• Directions for this task: Copy the text of every one of the records below line for line, keeping each line unchanged, and leave the pictures out of your answer.

┄┄┄┄┄┄┄┄┄┄

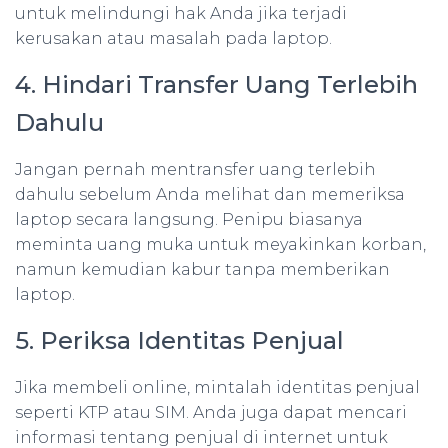
untuk melindungi hak Anda jika terjadi
kerusakan atau masalah pada laptop.
4. Hindari Transfer Uang Terlebih
Dahulu
Jangan pernah mentransfer uang terlebih
dahulu sebelum Anda melihat dan memeriksa
laptop secara langsung. Penipu biasanya
meminta uang muka untuk meyakinkan korban,
namun kemudian kabur tanpa memberikan
laptop.
5. Periksa Identitas Penjual
Jika membeli online, mintalah identitas penjual
seperti KTP atau SIM. Anda juga dapat mencari
informasi tentang penjual di internet untuk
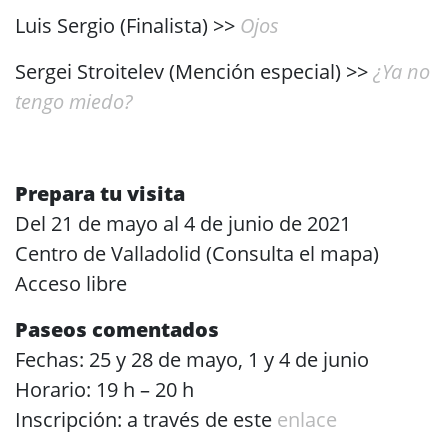
Luis Sergio (Finalista) >>
Ojos
Sergei Stroitelev (Mención especial) >>
¿Ya no
tengo miedo?
.
Prepara tu visita
Del 21 de mayo al 4 de junio de 2021
Centro de Valladolid (Consulta el mapa)
Acceso libre
Paseos comentados
Fechas: 25 y 28 de mayo, 1 y 4 de junio
Horario: 19 h – 20 h
Inscripción: a través de este
enlace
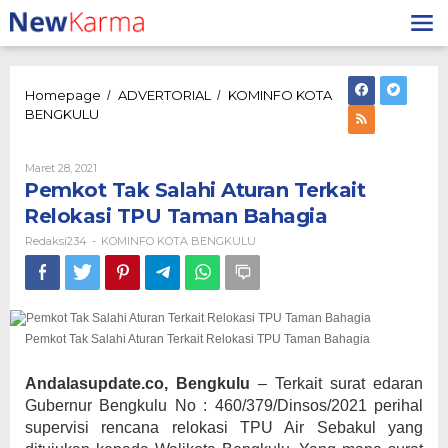
Lewati
ke
konten
Homepage
ADVERTORIAL
KOMINFO KOTA
/
/
Pemkot
BENGKULU
Tak
Salahi
Aturan
Oleh
Maret 28, 2021
Redaksi234
Terkait
Pemkot Tak Salahi Aturan Terkait
Relokasi
Relokasi TPU Taman Bahagia
TPU
Taman
Redaksi234
KOMINFO KOTA BENGKULU
-
Bahagia
Pemkot Tak Salahi Aturan Terkait Relokasi TPU Taman Bahagia
Andalasupdate.co, Bengkulu
– Terkait surat edaran
Gubernur Bengkulu No : 460/379/Dinsos/2021 perihal
supervisi rencana relokasi TPU Air Sebakul yang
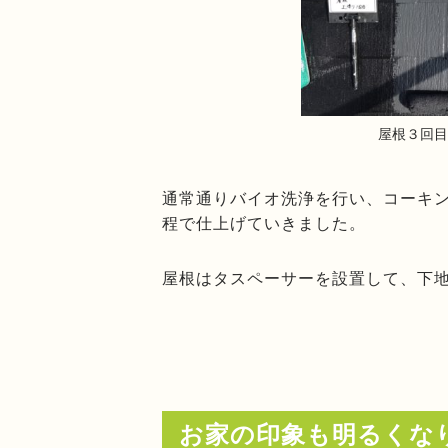
屋根３回
通常通りバイオ洗浄を行い、コーキ
程で仕上げていきました。
屋根はタスペーサーを設置して、下
お家の印象も明るくな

┄┄┄┄┄┄┄┄┄┄

• Response box:
untuk melindungi hak Anda jika terjadi
kerusakan atau masalah pada laptop.
4. Hindari Transfer Uang Terlebih
Dahulu
Jangan pernah mentransfer uang terlebih
dahulu sebelum Anda melihat dan memeriksa
laptop secara langsung. Penipu biasanya
meminta uang muka untuk meyakinkan korban,
namun kemudian kabur tanpa memberikan
laptop.
5. Periksa Identitas Penjual
Jika membeli online, mintalah identitas penjual
seperti KTP atau SIM. Anda juga dapat mencari
informasi tentang penjual di internet untuk
Luis Sergio (Finalista) >>
Ojos
Sergei Stroitelev (Mención especial) >>
¿Ya no
tengo miedo?
.
Prepara tu visita
Del 21 de mayo al 4 de junio de 2021
Centro de Valladolid (Consulta el mapa)
Acceso libre
Paseos comentados
Fechas: 25 y 28 de mayo, 1 y 4 de junio
Horario: 19 h – 20 h
Inscripción: a través de este
enlace
Lewati
ke
konten
Homepage
ADVERTORIAL
KOMINFO KOTA
/
/
Pemkot
BENGKULU
Tak
Salahi
Aturan
Oleh
Maret 28, 2021
Redaksi234
Terkait
Pemkot Tak Salahi Aturan Terkait
Relokasi
Relokasi TPU Taman Bahagia
TPU
Taman
Redaksi234
KOMINFO KOTA BENGKULU
-
Bahagia
Pemkot Tak Salahi Aturan Terkait Relokasi TPU Taman Bahagia
Andalasupdate.co, Bengkulu
– Terkait surat edaran
Gubernur Bengkulu No : 460/379/Dinsos/2021 perihal
supervisi rencana relokasi TPU Air Sebakul yang
屋根３回
通常通りバイオ洗浄を行い、コーキ
程で仕上げていきました。
屋根はタスペーサーを設置して、下
お家の印象も明るくな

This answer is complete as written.